The department said Kennewick Man was a Native American by definition and that most of the evidence showed he was culturally affiliated with the tribes in the area today.
But the scientists aren't convinced that Kennewick Man is related to the modern tribes, and their lawsuit resumes next week. They argue the government hasn't properly studied the remains. And they're concerned the law that returns early remains to Native Americans may be too broad -- it might hinder research on the first people to live in the Americas.
The scientists, who are from the Smithsonian and several universities, say Kennewick Man is especially important because he's so old and his skeleton is almost complete.
His discovery comes at a time of great uncertainty about who the first Americans were and where they came from, and the scientists don't want to lose this opportunity for what could be breakthrough findings.
The First Americans: How Did They Get Here?
Until recently, most experts thought the first Americans were big-game hunters who migrated from Siberia across a land bridge to Alaska at the end of the last Ice Age about 14,000 years ago. They traveled south and settled all over North and South America.
But anthropologists and archaeologists are now finding evidence that people lived in the Americas much earlier, maybe 20,000 or even 30,000 years ago.
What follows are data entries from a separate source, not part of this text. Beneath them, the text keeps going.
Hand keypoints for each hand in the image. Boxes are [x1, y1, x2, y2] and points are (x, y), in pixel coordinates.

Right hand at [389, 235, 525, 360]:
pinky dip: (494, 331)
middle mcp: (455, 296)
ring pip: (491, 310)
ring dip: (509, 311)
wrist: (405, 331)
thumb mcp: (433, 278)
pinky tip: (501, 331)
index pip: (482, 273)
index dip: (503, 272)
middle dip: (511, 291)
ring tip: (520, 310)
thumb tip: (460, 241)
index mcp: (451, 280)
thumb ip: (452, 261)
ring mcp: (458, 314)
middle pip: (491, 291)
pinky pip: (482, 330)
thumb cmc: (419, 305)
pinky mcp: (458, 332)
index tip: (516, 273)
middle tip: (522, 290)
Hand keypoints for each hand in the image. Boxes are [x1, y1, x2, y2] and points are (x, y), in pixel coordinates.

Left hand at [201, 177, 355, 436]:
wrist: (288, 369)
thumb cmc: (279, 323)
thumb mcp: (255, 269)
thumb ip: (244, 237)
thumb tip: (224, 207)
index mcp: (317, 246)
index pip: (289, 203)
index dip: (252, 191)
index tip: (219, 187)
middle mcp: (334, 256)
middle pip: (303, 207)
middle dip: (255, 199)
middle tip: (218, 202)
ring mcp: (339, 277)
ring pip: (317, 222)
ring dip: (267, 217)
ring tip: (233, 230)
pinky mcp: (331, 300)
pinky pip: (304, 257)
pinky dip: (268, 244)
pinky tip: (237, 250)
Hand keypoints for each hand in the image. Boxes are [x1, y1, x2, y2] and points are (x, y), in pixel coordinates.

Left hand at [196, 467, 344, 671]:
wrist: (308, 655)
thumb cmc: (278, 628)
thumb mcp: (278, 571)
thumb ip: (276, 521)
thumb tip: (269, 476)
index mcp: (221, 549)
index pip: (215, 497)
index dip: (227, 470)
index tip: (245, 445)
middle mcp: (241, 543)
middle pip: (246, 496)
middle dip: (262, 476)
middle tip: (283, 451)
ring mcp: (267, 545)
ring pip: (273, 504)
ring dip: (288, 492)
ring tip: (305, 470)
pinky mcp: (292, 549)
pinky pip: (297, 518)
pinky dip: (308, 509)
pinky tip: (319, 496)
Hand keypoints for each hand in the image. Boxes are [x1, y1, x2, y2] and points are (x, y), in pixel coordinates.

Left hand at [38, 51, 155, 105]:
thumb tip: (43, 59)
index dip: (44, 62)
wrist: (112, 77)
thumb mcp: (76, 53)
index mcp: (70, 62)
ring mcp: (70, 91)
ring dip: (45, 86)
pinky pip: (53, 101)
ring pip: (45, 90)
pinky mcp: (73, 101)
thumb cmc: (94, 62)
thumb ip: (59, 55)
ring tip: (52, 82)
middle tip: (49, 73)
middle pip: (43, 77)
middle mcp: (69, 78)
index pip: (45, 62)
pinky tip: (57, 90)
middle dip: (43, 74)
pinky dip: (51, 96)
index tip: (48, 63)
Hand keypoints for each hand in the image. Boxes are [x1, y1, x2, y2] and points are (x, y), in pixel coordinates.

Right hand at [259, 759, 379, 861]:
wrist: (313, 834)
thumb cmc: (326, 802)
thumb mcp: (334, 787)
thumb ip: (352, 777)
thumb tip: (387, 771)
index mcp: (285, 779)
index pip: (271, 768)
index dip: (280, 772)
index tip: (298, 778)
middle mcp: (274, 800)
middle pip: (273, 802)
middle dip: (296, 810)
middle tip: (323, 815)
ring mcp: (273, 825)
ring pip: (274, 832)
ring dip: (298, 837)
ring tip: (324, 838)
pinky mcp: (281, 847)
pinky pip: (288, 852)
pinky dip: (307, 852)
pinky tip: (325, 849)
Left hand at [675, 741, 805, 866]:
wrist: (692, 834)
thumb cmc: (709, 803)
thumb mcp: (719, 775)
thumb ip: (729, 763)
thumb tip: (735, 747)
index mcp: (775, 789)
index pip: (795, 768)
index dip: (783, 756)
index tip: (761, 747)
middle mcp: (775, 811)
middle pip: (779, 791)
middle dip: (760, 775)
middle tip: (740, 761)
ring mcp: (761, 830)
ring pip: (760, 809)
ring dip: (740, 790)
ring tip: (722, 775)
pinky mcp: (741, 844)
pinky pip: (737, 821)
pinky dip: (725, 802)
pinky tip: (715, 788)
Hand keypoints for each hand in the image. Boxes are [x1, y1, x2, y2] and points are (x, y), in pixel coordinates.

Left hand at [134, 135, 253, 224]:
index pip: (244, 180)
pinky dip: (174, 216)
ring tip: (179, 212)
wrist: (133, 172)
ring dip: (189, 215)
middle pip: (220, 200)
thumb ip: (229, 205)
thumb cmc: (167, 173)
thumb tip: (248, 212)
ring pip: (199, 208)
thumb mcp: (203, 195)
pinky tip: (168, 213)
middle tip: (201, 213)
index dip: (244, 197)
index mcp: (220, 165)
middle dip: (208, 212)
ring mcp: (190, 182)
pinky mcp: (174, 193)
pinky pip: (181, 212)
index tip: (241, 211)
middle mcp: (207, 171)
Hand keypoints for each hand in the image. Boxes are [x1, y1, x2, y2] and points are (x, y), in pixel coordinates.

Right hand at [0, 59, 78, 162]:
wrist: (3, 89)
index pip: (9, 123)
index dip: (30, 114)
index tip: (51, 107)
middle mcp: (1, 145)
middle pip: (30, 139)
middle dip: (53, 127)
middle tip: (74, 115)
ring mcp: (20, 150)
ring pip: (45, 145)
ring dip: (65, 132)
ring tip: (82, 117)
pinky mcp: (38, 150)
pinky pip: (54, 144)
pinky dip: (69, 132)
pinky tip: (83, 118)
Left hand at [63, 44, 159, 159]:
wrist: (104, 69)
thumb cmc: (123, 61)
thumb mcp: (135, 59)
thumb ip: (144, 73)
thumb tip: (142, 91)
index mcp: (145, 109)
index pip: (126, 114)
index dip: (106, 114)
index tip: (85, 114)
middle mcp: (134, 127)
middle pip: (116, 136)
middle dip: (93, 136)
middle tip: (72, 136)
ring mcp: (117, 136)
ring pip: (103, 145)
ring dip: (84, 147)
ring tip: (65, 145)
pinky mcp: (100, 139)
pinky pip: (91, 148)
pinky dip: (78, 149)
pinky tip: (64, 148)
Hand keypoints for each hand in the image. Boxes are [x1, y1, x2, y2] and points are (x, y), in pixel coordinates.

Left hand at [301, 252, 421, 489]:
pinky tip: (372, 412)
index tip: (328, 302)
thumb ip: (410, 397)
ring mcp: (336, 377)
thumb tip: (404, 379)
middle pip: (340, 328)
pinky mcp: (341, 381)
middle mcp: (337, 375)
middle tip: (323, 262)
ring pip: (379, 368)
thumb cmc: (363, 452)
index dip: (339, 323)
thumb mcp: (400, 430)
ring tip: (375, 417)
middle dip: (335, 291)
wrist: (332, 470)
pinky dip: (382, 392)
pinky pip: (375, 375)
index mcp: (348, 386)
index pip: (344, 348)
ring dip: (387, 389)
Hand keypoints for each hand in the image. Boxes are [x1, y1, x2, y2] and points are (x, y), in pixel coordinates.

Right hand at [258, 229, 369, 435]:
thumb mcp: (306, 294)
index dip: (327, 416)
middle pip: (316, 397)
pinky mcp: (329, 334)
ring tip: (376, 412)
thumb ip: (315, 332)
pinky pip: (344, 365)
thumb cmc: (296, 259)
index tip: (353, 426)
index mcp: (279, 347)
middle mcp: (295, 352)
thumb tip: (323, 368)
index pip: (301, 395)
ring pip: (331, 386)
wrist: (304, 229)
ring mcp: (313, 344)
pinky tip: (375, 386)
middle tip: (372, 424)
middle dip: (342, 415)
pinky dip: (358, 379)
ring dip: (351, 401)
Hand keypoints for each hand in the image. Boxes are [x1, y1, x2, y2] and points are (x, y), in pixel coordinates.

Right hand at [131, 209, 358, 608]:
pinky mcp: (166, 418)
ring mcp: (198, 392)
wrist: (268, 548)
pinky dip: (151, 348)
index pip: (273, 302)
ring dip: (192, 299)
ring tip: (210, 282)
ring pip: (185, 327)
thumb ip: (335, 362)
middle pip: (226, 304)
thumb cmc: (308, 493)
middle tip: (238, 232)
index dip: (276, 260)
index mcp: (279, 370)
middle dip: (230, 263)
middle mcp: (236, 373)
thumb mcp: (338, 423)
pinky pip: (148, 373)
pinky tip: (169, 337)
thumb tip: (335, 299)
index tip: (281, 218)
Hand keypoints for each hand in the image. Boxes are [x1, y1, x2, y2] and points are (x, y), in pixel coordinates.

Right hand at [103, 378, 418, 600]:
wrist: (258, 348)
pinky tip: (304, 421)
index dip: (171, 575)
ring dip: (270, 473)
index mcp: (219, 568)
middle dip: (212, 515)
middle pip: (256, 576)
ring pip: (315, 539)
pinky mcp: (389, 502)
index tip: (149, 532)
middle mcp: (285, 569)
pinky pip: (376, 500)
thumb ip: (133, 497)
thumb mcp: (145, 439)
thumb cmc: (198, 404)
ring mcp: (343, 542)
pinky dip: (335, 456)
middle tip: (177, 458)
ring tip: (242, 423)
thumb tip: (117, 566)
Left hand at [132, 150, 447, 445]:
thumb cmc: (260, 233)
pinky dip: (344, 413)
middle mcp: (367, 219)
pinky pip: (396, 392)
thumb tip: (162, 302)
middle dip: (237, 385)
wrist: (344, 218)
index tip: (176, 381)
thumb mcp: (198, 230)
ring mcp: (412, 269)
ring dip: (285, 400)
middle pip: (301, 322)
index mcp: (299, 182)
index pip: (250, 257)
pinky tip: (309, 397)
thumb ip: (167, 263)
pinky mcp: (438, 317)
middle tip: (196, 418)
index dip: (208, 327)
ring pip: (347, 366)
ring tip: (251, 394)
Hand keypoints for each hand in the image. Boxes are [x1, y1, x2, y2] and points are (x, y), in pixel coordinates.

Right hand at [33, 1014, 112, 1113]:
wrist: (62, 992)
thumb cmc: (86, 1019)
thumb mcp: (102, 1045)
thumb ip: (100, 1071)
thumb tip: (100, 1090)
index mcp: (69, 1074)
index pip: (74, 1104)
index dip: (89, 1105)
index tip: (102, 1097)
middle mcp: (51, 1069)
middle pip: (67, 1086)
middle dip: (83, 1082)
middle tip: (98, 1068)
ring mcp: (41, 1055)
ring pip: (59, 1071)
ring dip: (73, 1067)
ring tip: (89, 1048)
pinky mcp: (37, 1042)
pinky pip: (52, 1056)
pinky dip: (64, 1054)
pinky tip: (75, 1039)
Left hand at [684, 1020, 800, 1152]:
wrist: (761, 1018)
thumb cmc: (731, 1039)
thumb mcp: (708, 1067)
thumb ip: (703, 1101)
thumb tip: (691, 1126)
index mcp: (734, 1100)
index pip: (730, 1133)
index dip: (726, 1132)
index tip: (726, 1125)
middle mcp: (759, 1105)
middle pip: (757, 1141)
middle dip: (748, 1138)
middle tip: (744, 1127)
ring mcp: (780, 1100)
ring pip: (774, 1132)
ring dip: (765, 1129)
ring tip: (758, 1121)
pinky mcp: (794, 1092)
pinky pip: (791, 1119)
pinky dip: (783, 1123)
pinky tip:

There are also signs that humans lived on the Pacific Coast long ago. Could the first Americans have arrived from Asia and worked their way south by boat?
Some researchers also see a resemblance between early American and European stone tools. Did some of the first Americans come from across the Atlantic Ocean?
These are some of the questions scientists hope Kennewick Man can help answer. They say he holds clues about his physical traits, health, and lifestyle that can lead to a better understanding of the first Americans.
The American Indian tribes, however, see the scientists' claims for Kennewick Man as another in a long history of exploitation of Native American bones. The 19th century is especially notorious for Indian grave-robbing: scientists, hobbyists and museums eagerly sought and paid for artifacts and bones from Indian graves for their early-America collections. They say the Kennewick Man case could reverse the progress Native Americans have made in protecting the legal and treaty rights they have historically been denied.
What do you think? What should be done with the Kennewick Man skeleton? Can there be a compromise between the scientists' quest for information and the Native Americans' values and legal rights?